▶ TUGAS YANG DIKERJAKAN
(1) Apakah setiap pernyataan berikut sesuai dengan teks tentang media massa dan pemilu 2024? Jawab ya atau tidak untuk masing-masing, disertai kutipan persis dari teks yang menentukannya. (a) Jumlah pemilih pada pemilu 2024 menurut KPU sebanyak 205,85 juta jiwa. (b) Metro TV ditonton oleh persentase penonton yang lebih besar daripada TV One. (c) Menurut data Dewan Pers per Januari 2023, terdapat 369 perusahaan media cetak.
(2) Menurut teks tentang media massa dan pemilu 2024, berapa jumlah penonton televisi yang menonton siaran digital?

JUMLAH pemilih pada pemilu tahun 2024 sebanyak 205,85 juta jiwa menurut KPU. Kemudian jumlah penonton televisi di seluruh Indonesia sekitar 130 juta jiwa tahun 2023 menurut data Nielsen.
Dari jumlah penonton televisi tersebut, sebanyak 124 juta jiwa penduduk yang menonton siaran digital.
Selanjutnya berdasarkan data dari Dewan Pers per Januari 2023, terdapat 902 perusahaan media digital, sebanyak 423 perusahaan media cetak, dan sebanyak 369 perusahaan televisi.
Artinya, peran media massa sangat menentukan preferensi voters dalam pemilu 2024, namun keberadaan pasar informasi mempunyai struktur pasar bersaing sempurna. Dewasa ini peran siaran digital melalui live streaming dan menonton televisi melalui YouTube memungkinkan informasi cepat tersebar secara luas dan ditonton menggunakan jeda waktu.
Implikasinya adalah berita politik untuk membentuk opini guna memengaruhi kesadaran voters, berpeluang dapat dipengaruhi oleh informasi yang disiarkan secara terus-menerus oleh stasiun-stasiun televisi dan stasiun berita media massa lainnya.
Akan tetapi televisi berita seperti Metro TV ditonton 1,2% dari total penonton televisi. TV One sebanyak 2,7% penonton. Sementara itu jumlah penonton yang tergolong terbanyak adalah stasiun televisi RCTI sebesar 18,9% penonton dan Indosiar sebanyak 18,8%, yang dominan menyajikan dunia hiburan per Juni 2022.
Artinya, berita politik, yang pemilik media massa berafiliasi dengan parpol pendukung paslon diduga memengaruhi preferensi pemirsa untuk memilih paslon dalam Pilpres 2024 tidaklah berpopulasi dominan dalam memengaruhi voters.
Selanjutnya penonton yang berselera menyukai informasi dunia hiburan seperti sinetron, film, dan musik berjumlah jauh lebih banyak dibandingkan menonton berita politik, yang tergolong serius. Acara diskusi, dialog, berita politik, dan debat tidaklah sebanyak ditonton pemirsa dunia hiburan ringan.

▶ DATA YANG DITAMPILKAN
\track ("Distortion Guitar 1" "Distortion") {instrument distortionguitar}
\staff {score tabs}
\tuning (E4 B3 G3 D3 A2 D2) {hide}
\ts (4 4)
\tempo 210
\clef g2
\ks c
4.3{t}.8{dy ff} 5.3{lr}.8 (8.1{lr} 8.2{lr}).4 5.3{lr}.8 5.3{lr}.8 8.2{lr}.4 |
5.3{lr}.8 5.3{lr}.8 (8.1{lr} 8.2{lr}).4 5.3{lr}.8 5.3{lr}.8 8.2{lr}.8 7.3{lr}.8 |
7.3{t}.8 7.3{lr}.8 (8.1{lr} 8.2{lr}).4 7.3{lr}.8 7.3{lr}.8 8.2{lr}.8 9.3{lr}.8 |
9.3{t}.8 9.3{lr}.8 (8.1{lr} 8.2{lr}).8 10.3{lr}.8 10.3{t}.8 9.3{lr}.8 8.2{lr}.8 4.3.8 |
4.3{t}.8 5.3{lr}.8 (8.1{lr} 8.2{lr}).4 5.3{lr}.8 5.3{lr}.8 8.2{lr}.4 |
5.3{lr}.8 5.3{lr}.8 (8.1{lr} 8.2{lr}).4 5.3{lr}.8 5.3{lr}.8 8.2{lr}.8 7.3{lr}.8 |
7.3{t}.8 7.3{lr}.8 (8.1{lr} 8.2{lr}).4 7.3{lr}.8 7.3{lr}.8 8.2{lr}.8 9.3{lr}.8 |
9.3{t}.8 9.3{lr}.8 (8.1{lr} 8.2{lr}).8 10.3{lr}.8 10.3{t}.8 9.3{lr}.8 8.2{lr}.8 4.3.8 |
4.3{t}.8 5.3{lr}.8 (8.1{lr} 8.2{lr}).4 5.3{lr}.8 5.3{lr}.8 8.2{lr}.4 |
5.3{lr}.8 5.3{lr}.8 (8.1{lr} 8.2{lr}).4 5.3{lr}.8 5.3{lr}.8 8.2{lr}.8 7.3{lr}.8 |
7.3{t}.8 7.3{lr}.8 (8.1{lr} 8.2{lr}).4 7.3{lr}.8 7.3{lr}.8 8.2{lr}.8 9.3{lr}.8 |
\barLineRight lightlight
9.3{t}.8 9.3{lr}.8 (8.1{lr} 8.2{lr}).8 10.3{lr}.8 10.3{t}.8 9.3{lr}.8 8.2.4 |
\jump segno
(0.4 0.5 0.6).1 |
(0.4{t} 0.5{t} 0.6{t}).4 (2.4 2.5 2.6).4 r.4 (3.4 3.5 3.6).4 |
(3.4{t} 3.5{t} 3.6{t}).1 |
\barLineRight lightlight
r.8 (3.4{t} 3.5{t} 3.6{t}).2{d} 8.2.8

* * *

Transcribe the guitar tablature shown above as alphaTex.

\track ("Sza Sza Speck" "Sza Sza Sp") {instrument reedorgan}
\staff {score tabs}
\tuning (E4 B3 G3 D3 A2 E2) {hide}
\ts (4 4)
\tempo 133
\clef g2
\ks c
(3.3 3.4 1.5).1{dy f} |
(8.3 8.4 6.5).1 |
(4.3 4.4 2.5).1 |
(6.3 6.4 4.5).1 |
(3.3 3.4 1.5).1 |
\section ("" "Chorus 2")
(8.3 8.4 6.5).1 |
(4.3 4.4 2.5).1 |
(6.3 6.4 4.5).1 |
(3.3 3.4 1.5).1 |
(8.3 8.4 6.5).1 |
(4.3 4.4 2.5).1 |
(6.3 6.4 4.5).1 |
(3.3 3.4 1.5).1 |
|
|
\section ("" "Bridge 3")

▶ JAWABAN PER TUGAS
(1)
(a) Ya: "JUMLAH pemilih pada pemilu tahun 2024 sebanyak 205,85 juta jiwa menurut KPU."
(b) Tidak: "Metro TV ditonton 1,2% dari total penonton televisi. TV One sebanyak 2,7% penonton."
(c) Tidak: "sebanyak 423 perusahaan media cetak, dan sebanyak 369 perusahaan televisi."

(2) Sebanyak 124 juta jiwa.